“Oh, no! I couldn’t stand that.”

“And, finally, should you wish your wife to be ready to sink into the earth when she hears you mentioned; and to loathe the very sound of your voice, and shudder at your approach?”

“She never will; she likes me all the same, whatever I do.”

“Impossible, Mr. Hattersley! you mistake her quiet submission for affection.”

“Fire and fury—”

“Now don’t burst into a tempest at that. I don’t mean to say she does not love you—she does, I know, a great deal better than you deserve; but I am quite sure, that if you behave better, she will love you more, and if you behave worse, she will love you less and less, till all is lost in fear, aversion, and bitterness of soul, if not in secret hatred and contempt. But, dropping the subject of affection, should you wish to be the tyrant of her life—to take away all the sunshine from her existence, and make her thoroughly miserable?”

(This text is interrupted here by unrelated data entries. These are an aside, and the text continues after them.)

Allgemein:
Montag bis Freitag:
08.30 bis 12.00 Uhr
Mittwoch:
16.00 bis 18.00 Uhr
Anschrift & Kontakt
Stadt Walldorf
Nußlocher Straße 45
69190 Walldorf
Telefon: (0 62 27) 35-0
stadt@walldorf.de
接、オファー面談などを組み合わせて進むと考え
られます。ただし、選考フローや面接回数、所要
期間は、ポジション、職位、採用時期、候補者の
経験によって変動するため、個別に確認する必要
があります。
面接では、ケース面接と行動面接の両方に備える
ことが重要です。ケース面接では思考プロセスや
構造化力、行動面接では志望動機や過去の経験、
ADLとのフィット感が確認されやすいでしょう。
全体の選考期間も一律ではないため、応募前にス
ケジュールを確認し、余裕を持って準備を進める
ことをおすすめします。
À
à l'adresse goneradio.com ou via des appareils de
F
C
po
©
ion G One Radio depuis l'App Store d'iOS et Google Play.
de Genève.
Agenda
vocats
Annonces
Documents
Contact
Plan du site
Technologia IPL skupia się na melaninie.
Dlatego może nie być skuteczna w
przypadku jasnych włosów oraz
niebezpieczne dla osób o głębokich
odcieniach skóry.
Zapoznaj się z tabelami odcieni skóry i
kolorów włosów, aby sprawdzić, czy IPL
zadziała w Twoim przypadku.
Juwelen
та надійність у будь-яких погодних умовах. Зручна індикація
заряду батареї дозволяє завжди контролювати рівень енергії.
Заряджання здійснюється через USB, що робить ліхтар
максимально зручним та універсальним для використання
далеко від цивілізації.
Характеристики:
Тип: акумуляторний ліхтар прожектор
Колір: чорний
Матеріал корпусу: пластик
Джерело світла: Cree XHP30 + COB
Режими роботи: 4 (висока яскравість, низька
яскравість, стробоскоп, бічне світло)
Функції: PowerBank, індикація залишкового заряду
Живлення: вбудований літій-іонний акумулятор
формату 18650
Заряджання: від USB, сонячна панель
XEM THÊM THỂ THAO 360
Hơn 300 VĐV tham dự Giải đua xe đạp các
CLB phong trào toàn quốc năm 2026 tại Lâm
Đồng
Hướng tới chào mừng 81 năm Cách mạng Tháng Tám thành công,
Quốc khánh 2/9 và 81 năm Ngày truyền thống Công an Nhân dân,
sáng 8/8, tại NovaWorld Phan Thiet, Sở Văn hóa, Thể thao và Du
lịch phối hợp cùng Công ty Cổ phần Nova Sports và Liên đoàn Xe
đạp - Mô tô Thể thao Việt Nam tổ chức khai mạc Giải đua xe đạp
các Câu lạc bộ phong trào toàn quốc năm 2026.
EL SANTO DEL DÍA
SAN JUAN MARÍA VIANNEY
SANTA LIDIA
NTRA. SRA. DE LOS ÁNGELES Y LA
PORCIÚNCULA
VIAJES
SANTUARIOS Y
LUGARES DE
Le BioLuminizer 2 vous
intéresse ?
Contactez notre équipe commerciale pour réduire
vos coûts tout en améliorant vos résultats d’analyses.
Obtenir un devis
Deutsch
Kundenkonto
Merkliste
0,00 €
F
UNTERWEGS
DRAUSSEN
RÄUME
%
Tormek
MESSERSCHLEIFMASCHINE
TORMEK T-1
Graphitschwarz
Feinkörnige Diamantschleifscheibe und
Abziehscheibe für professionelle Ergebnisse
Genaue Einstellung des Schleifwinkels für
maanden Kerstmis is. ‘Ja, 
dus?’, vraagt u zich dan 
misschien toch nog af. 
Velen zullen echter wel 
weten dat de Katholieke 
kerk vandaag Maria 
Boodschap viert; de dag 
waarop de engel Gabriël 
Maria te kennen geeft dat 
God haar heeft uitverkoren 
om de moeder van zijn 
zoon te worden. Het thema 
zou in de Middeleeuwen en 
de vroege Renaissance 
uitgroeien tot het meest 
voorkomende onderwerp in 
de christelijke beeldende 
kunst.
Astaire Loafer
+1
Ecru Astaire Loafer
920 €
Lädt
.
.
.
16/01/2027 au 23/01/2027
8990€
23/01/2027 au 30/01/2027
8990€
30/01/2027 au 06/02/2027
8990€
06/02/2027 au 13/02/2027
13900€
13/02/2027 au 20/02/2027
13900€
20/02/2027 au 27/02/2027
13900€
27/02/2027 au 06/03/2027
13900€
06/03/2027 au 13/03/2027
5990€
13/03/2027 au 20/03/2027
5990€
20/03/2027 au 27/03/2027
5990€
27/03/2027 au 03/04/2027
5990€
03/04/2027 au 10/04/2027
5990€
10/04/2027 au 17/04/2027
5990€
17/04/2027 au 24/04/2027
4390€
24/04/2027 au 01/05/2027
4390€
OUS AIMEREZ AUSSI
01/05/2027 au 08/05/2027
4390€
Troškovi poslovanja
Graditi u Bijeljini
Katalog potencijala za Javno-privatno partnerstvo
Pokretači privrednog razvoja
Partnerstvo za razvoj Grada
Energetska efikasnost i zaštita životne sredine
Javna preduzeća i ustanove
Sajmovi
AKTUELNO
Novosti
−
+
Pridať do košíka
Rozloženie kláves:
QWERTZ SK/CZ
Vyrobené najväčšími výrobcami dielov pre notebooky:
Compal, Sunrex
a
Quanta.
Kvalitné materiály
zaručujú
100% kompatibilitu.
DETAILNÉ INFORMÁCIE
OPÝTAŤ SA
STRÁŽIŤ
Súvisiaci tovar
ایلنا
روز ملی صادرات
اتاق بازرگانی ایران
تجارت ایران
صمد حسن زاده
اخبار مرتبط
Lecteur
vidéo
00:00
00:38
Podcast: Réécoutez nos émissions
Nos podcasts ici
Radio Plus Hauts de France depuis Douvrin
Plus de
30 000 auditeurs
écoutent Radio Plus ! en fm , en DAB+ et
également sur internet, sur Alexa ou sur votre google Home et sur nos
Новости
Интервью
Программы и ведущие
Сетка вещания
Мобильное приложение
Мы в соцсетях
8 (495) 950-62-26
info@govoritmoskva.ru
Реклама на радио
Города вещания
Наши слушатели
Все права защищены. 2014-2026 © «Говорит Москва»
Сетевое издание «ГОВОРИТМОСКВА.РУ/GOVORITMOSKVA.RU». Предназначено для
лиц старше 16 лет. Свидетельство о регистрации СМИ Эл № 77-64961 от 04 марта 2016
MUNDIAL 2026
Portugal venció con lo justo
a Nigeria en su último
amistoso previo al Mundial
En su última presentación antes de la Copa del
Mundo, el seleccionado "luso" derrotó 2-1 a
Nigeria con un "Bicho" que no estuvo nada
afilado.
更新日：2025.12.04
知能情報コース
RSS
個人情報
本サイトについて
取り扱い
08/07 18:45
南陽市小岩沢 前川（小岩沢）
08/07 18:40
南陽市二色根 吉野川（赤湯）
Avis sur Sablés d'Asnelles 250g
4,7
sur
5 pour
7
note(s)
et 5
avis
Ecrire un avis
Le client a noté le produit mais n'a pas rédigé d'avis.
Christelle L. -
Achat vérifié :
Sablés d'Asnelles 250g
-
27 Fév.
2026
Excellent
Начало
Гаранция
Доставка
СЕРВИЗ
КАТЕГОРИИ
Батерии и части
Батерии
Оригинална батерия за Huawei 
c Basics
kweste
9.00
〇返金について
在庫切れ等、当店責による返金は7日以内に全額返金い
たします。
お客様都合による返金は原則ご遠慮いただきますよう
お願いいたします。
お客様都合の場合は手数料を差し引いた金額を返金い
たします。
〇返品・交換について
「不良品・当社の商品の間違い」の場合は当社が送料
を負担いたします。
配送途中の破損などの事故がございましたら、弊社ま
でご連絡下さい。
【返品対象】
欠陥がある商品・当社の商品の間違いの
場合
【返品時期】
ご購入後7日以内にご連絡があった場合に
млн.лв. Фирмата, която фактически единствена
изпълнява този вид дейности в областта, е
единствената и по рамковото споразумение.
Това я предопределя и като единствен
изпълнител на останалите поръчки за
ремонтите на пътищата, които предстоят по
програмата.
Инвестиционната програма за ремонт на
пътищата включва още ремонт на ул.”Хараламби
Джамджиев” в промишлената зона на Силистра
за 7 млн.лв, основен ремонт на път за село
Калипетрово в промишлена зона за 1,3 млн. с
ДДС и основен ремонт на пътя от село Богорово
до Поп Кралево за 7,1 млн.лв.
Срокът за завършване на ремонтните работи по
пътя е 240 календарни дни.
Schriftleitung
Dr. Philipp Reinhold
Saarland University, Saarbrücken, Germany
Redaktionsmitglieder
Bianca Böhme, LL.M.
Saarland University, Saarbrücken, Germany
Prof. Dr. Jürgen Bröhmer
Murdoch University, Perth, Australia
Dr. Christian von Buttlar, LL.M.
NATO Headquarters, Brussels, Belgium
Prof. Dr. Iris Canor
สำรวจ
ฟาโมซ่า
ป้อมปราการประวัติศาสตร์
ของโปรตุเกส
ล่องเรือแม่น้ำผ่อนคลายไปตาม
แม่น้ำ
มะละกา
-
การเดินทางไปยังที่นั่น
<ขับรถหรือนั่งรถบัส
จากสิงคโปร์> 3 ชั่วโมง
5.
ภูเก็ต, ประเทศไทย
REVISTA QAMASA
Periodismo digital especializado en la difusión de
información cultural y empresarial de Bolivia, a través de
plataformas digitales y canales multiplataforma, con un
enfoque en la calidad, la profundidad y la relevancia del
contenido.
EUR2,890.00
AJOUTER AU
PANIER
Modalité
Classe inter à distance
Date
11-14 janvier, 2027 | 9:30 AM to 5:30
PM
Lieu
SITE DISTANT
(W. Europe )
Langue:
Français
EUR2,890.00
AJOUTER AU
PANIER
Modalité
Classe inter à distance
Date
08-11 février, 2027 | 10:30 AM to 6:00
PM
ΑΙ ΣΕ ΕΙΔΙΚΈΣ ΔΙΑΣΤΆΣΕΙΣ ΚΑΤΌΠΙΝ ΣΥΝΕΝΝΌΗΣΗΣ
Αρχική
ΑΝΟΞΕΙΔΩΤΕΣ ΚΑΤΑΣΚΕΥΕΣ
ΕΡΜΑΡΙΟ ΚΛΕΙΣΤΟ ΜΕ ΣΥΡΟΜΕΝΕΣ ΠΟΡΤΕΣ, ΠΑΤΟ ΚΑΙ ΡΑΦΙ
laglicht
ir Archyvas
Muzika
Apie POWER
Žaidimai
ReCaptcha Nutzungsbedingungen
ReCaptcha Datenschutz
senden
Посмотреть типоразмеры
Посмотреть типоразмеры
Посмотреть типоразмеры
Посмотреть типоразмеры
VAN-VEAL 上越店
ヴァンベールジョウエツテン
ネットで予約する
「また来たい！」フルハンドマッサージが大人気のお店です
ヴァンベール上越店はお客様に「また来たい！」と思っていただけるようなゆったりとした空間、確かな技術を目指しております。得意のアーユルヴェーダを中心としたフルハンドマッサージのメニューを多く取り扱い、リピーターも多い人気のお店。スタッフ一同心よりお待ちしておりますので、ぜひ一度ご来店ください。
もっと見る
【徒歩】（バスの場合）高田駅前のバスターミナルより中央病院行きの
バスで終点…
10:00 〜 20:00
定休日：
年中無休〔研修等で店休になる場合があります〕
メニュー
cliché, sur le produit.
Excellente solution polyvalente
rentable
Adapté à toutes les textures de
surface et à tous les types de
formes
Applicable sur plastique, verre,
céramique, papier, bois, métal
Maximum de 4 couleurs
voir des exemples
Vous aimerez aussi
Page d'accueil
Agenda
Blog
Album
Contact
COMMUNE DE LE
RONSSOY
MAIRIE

“Of course not; and I don’t, and I’m not going to.”

“You have done more towards it than you suppose.”

“Pooh, pooh! she’s not the susceptible, anxious, worriting creature you imagine: she’s a little meek, peaceable, affectionate body; apt to be rather sulky at times, but quiet and cool in the main, and ready to take things as they come.”

“Think of what she was five years ago, when you married her, and what she is now.”